Logic: Read the workbook ranges needed for the challenge; Derive the required intermediate columns; Parse the packed text or string structure; Aggregate or rank the data at the required grouping level.
Strengths: The solution stays close to the text pattern itself, which makes the extraction logic easy to audit.
Areas for Improvement: The solution assumes the workbook layout and selected ranges remain stable, so any structural change in the sheet would require small adjustments.
Gem: The key move is solving the problem at the right grain before shaping the final output.

import pandas as pd
import re
import numpy as np

path = "702 Extract Year.xlsx"

input = pd.read_excel(path, usecols="A", nrows=9, names=["Data"])
test = pd.read_excel(path, usecols="C", nrows=9, names=["Answer Expected"])

def extract_years(data):
    years = re.findall(r"\d{2,}", data)
    years = [int(year) for year in years]
    years = [year + 2000 if year < 100 else year for year in years]
    years = [year if 1900 < year < 10000 else None for year in years]
    return [year for year in years if year is not None]

def has_range(data):
    return bool(re.search(r"\d{2,}-\d{2,}", data))

processed = []
for _, row in input.iterrows():
    data = row["Data"]
    years = extract_years(data)
    if years:
        if has_range(data):
            years = list(range(min(years), max(years) + 1))
        processed.append({"Data": data, "years": ", ".join(map(str, years))})
    else:
        processed.append({"Data": data, "years": None})

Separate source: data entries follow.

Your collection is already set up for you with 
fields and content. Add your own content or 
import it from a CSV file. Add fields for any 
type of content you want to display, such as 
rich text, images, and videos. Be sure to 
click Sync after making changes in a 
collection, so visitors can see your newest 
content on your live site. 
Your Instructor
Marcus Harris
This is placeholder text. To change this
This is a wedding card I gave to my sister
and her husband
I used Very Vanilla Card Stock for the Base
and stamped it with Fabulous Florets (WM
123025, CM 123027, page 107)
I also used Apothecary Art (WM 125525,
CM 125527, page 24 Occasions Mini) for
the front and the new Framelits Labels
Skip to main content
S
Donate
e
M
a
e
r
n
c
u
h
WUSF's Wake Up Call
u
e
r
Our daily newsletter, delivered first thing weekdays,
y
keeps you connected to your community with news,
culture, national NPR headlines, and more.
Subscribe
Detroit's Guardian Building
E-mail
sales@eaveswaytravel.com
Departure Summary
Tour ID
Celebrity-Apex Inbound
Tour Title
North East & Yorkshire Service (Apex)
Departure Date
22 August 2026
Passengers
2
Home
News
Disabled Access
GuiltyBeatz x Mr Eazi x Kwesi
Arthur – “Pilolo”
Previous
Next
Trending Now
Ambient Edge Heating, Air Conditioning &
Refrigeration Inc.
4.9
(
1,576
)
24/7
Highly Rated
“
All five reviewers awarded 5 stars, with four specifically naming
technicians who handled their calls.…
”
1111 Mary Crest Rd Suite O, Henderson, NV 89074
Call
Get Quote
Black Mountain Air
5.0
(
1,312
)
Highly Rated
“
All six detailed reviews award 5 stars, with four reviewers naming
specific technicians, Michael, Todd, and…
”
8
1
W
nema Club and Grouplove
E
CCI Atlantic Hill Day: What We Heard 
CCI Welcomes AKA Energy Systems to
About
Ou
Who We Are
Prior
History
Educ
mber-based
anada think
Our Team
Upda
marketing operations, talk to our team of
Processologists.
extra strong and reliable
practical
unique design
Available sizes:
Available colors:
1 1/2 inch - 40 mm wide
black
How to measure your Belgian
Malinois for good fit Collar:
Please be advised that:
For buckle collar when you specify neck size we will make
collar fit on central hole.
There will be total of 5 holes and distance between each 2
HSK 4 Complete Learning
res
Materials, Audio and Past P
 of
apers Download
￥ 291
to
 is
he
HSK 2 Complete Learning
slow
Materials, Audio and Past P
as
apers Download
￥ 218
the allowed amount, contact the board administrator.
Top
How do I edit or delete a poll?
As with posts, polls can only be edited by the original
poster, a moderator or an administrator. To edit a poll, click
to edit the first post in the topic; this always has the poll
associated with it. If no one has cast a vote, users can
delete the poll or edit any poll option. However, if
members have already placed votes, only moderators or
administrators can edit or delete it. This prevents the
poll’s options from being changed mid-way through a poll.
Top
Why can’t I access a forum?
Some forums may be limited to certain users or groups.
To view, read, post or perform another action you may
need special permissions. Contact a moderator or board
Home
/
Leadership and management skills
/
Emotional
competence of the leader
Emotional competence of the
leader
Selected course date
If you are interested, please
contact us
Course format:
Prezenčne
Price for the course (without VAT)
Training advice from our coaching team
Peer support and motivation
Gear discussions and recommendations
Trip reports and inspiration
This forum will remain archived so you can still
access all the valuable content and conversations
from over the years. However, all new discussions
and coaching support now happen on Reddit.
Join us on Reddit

result = pd.DataFrame(processed)

res = input.merge(result, on="Data", how="left")

print(res['years'].equals(test['Answer Expected']))

The Python version expresses the core extraction rule directly and keeps the pattern matching easy to review.

Difficulty Level

Medium

The individual steps are manageable, but the correct transformation pattern is not obvious from the raw data.